Krasnoyarsk 2019 will be the first time Russia has hosted the Winter Universiade and following on from Kazan 2013, the upcoming Sochi 2014 Winter Olympic and Paralympic Games and the 2018 FIFA World Cup, it will complete Russia's "Decade of Sport".
Similarly, the 2019 Summer Games in Brasília will bookend Brazil's period in the international sporting spotlight, and like in Russia, FISU will be following in the slipstream of FIFA and the IOC once again as the South American country will have hosted the 2014 FIFA World Cup and the Rio 2016 Olympic and Paralympic Games, before the Universiade takes place in the Brazilian capital.
However, as witnessed at this summer's FIFA Confederations Cup and in subsequent months since, anger and frustration in Brazil at the perceived lack of quality and increasing costs of public services has led to a raft of protests across the country against the money being spent on hosting major sporting events.
The 2019 Universiade, which will be the second to take place in Brazil after Porto Alegre in 1963, is expected to cost in the region of £616 million ($986 million/€736 million) but Gallien rejects any suggestions that the Games will be the subject of further public fury, insisting that the student population and the young people of Brazil have demonstrated their desire to see the event return to the country after what will have been a 56-year absence.

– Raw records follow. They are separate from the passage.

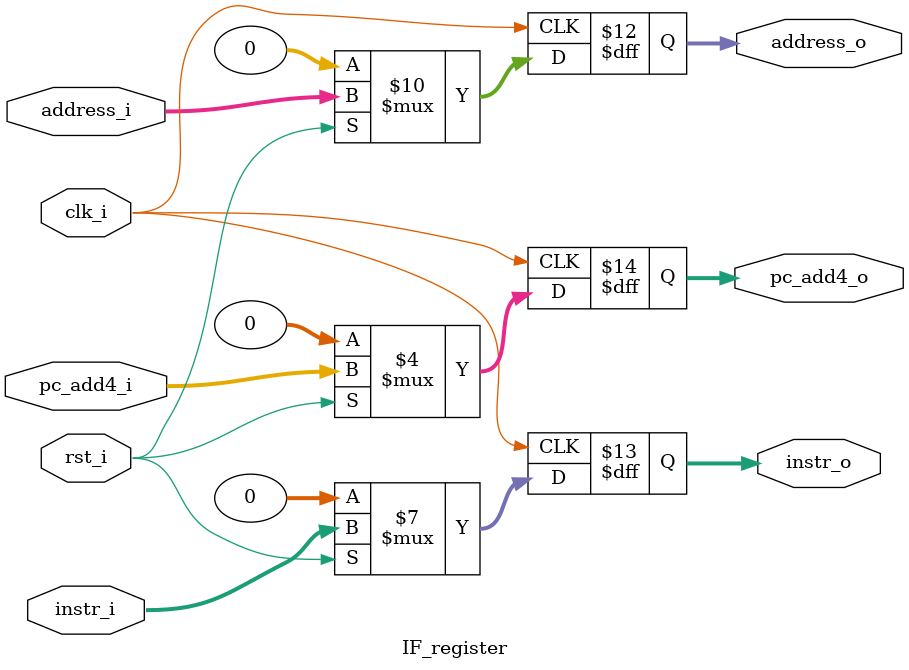
<source format=v>
/***************************************************
Student Name: Lin Jun-Xian, Liu Yu-Ren
Student ID: 0711540, 0712511
***************************************************/
module IF_register (clk_i, rst_i,address_i, instr_i,pc_add4_i, address_o, instr_o,pc_add4_o);

	input clk_i ;
	input rst_i;
	input [31:0] address_i;
	input [31:0] instr_i;
	input [31:0] pc_add4_i;
	output reg [31:0] address_o;
	output reg [31:0] instr_o;
	output reg [31:0] pc_add4_o;

always @(posedge clk_i) begin
	if(~rst_i) begin
		address_o <= 0;
		instr_o <= 0;
		pc_add4_o <= 0;
	end	
	else begin
		address_o <= address_i;
		instr_o <= instr_i;
		pc_add4_o <= pc_add4_i;
	end
end

endmodule

</source>
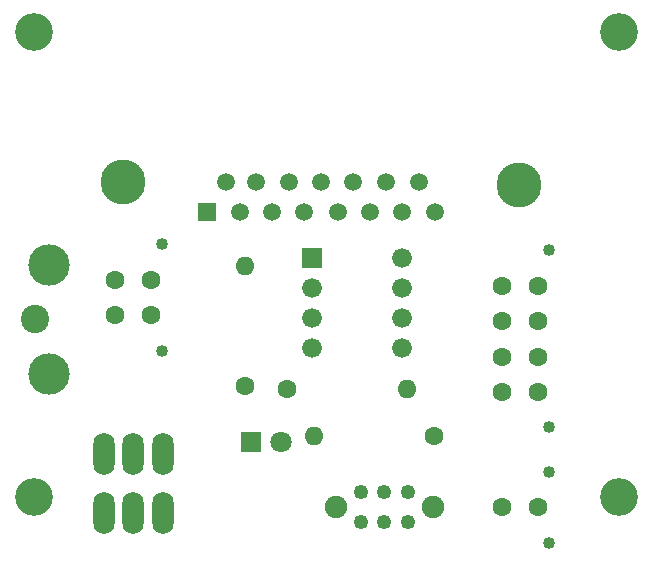
<source format=gbr>
G04 #@! TF.FileFunction,Soldermask,Top*
%FSLAX46Y46*%
G04 Gerber Fmt 4.6, Leading zero omitted, Abs format (unit mm)*
G04 Created by KiCad (PCBNEW 4.0.7-e0-6372~58~ubuntu16.04.1) date Wed Aug 16 12:04:21 2017*
%MOMM*%
%LPD*%
G01*
G04 APERTURE LIST*
%ADD10C,0.100000*%
%ADD11R,1.800000X1.800000*%
%ADD12C,1.800000*%
%ADD13C,1.600000*%
%ADD14C,1.020000*%
%ADD15C,3.810000*%
%ADD16R,1.520000X1.520000*%
%ADD17C,1.520000*%
%ADD18O,1.600000X1.600000*%
%ADD19C,1.250000*%
%ADD20C,1.900000*%
%ADD21R,1.676400X1.676400*%
%ADD22C,1.676400*%
%ADD23O,1.800000X3.600000*%
%ADD24C,3.200000*%
%ADD25C,3.500000*%
%ADD26C,2.400000*%
G04 APERTURE END LIST*
D10*
D11*
X154250000Y-85500000D03*
D12*
X156790000Y-85500000D03*
D13*
X175500000Y-91000000D03*
X178500000Y-91000000D03*
D14*
X179440000Y-88000000D03*
X179440000Y-94000000D03*
D13*
X142750000Y-74750000D03*
X142750000Y-71750000D03*
X145750000Y-74750000D03*
X145750000Y-71750000D03*
D14*
X146690000Y-68750000D03*
X146690000Y-77750000D03*
D13*
X175500000Y-81250000D03*
X175500000Y-78250000D03*
X175500000Y-75250000D03*
X175500000Y-72250000D03*
X178500000Y-81250000D03*
X178500000Y-78250000D03*
X178500000Y-75250000D03*
X178500000Y-72250000D03*
D14*
X179440000Y-69250000D03*
X179440000Y-84250000D03*
D15*
X176920000Y-63710000D03*
X143390000Y-63460000D03*
D16*
X150500000Y-66000000D03*
D17*
X153290000Y-66000000D03*
X155960000Y-66000000D03*
X158750000Y-66000000D03*
X161550000Y-66000000D03*
X164340000Y-66000000D03*
X167010000Y-66000000D03*
X169800000Y-66000000D03*
X152070000Y-63460000D03*
X154610000Y-63460000D03*
X157410000Y-63460000D03*
X160150000Y-63460000D03*
X162900000Y-63460000D03*
X165690000Y-63460000D03*
X168430000Y-63460000D03*
D13*
X153750000Y-80750000D03*
D18*
X153750000Y-70590000D03*
D13*
X157250000Y-81000000D03*
D18*
X167410000Y-81000000D03*
D13*
X169750000Y-85000000D03*
D18*
X159590000Y-85000000D03*
D19*
X167500000Y-92250000D03*
X165500000Y-92250000D03*
X163500000Y-92250000D03*
X167500000Y-89750000D03*
X165500000Y-89750000D03*
X163500000Y-89750000D03*
D20*
X169600000Y-91000000D03*
X161400000Y-91000000D03*
D21*
X159380000Y-69880000D03*
D22*
X159380000Y-72420000D03*
X159380000Y-74960000D03*
X159380000Y-77500000D03*
X167000000Y-77500000D03*
X167000000Y-74960000D03*
X167000000Y-72420000D03*
X167000000Y-69880000D03*
D23*
X146750000Y-91500000D03*
X146750000Y-86500000D03*
X144250000Y-91500000D03*
X144250000Y-86500000D03*
X141750000Y-91500000D03*
X141750000Y-86500000D03*
D24*
X185420000Y-50800000D03*
X135890000Y-50800000D03*
X135890000Y-90170000D03*
X185420000Y-90170000D03*
D25*
X137160000Y-70485000D03*
D26*
X135960000Y-75085000D03*
D25*
X137160000Y-79685000D03*
M02*

</source>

"We can use our specificity to our advantage," Gallien told insidethegames.
"We are a niche organisation, and our focus is on university sport and students, as well as considering health, sustainability and development programmes.
"I have been in Brazil and met President Dilma Rousseff and her Government and what is important for them is that they want to have these Games to make [positive changes in the country's youth].
"There is a very strong students union in Brazil, which is half a continent, and they have indicated that they want to have these Games and will support them, and if you have the support of them then that is very important."
"Six years before the Games we have strong support for them from young people in Brazil.
"That's what Universiades do, they bring young people together."